WHAT THE TASK REQUIRES:
The task calls for the count of lines containing "années" in these records, given as a number with no other words.

[Records contained in a dataset]
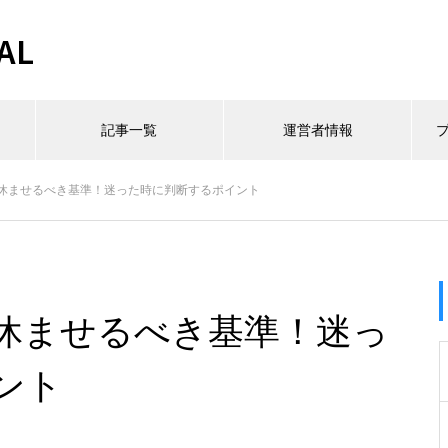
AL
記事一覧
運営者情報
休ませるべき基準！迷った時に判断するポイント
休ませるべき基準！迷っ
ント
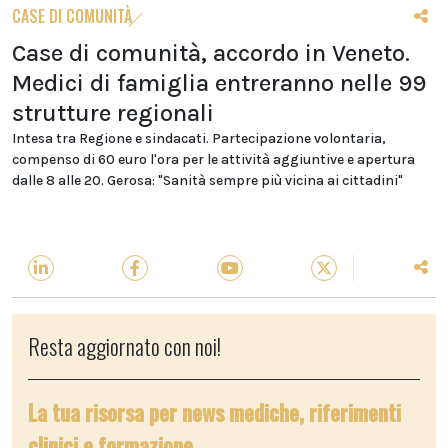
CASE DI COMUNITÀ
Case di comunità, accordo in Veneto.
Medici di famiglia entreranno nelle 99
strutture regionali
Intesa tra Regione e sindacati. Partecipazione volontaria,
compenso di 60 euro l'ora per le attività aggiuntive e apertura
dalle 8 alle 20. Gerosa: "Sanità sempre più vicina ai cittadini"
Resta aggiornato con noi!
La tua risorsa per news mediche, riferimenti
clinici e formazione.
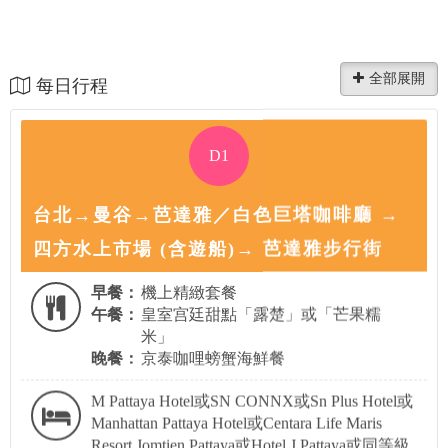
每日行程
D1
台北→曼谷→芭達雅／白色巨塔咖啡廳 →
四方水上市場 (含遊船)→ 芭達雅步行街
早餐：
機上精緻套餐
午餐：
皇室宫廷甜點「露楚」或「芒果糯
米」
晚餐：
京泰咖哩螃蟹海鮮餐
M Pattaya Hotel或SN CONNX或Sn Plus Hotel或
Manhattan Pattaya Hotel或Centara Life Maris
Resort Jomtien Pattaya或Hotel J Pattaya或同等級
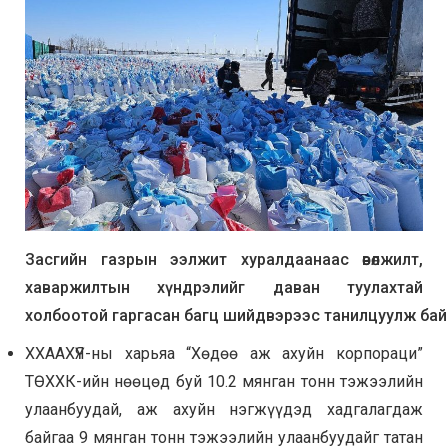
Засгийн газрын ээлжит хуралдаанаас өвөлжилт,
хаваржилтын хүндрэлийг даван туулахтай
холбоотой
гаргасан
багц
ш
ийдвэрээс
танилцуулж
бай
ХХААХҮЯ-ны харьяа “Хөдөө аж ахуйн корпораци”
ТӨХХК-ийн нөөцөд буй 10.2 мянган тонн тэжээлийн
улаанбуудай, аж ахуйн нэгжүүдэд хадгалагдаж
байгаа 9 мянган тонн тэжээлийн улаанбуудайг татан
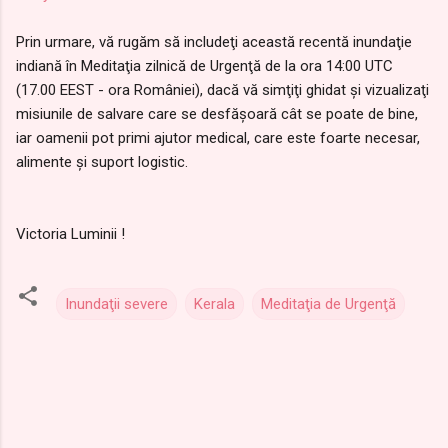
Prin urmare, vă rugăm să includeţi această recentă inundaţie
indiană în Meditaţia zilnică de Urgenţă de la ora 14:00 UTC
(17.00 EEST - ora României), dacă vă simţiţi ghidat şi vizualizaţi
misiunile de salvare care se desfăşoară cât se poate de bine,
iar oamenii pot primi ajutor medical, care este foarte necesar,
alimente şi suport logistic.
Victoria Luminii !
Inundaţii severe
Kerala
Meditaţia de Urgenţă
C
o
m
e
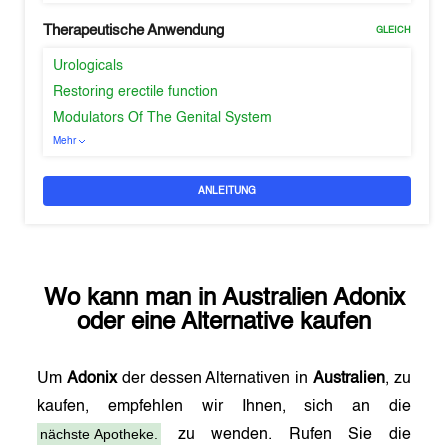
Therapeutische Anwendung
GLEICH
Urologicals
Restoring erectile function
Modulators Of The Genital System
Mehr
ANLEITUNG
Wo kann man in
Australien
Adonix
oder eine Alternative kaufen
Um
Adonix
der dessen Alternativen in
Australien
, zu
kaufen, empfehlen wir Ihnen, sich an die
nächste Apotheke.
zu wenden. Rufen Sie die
--
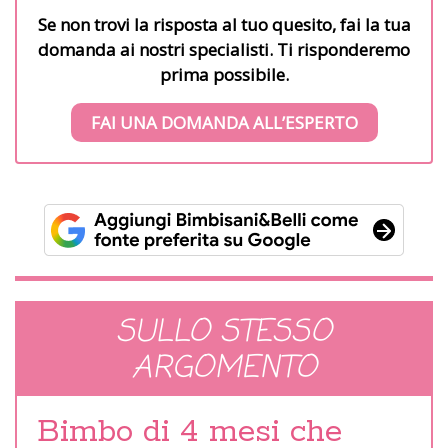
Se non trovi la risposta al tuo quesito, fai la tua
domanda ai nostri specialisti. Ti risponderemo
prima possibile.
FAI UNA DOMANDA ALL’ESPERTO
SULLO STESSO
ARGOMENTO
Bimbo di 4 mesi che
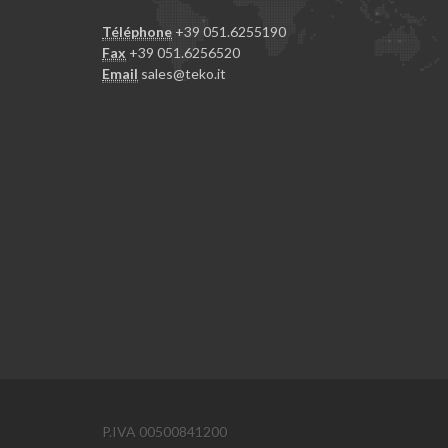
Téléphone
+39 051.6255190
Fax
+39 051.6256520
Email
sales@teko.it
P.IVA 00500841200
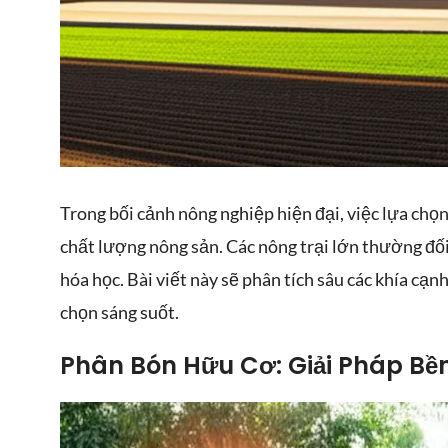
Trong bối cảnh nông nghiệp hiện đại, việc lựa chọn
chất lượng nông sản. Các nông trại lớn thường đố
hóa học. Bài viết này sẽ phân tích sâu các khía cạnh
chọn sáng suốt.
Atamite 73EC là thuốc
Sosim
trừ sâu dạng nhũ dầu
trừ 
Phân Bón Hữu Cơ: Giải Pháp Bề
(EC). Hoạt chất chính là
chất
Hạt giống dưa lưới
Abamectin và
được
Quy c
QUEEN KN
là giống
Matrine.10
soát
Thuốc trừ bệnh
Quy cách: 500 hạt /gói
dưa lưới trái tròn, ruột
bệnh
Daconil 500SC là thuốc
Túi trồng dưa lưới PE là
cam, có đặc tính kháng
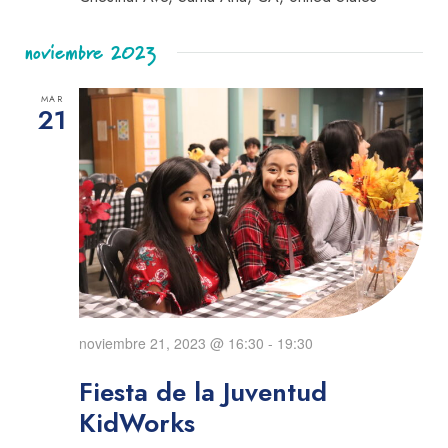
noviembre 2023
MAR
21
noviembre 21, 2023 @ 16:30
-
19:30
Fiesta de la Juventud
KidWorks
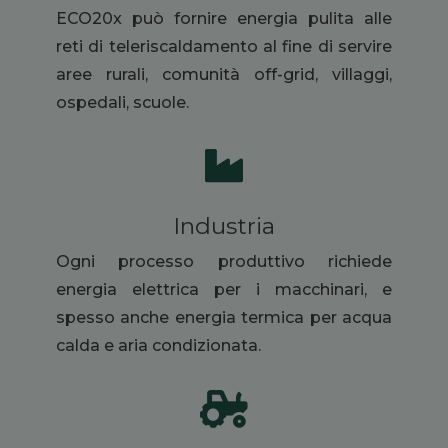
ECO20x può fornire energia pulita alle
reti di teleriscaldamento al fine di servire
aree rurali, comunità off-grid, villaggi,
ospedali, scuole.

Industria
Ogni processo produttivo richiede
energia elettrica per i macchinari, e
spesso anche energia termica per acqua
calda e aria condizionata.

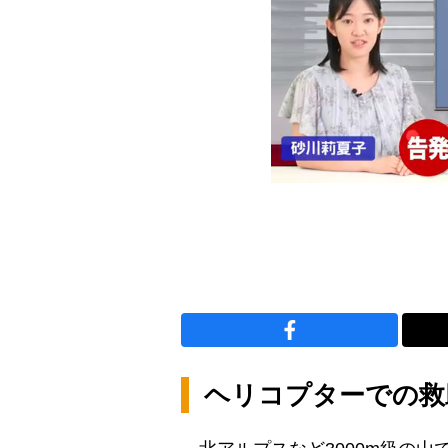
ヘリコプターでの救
---
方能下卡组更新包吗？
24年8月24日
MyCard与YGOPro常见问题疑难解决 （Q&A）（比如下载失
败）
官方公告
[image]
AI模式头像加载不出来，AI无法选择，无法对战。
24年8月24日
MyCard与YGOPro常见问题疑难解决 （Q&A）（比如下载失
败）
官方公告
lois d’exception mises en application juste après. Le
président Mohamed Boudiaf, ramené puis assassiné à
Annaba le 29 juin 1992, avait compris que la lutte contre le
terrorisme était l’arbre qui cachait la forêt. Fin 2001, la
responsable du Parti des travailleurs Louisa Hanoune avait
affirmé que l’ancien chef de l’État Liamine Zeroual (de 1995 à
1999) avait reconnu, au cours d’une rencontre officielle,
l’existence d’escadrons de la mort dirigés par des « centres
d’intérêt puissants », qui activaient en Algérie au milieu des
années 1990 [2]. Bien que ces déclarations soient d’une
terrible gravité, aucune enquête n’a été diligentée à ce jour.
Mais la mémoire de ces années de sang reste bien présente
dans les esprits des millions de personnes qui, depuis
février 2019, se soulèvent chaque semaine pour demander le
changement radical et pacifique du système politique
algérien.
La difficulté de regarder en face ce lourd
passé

REPLY:
2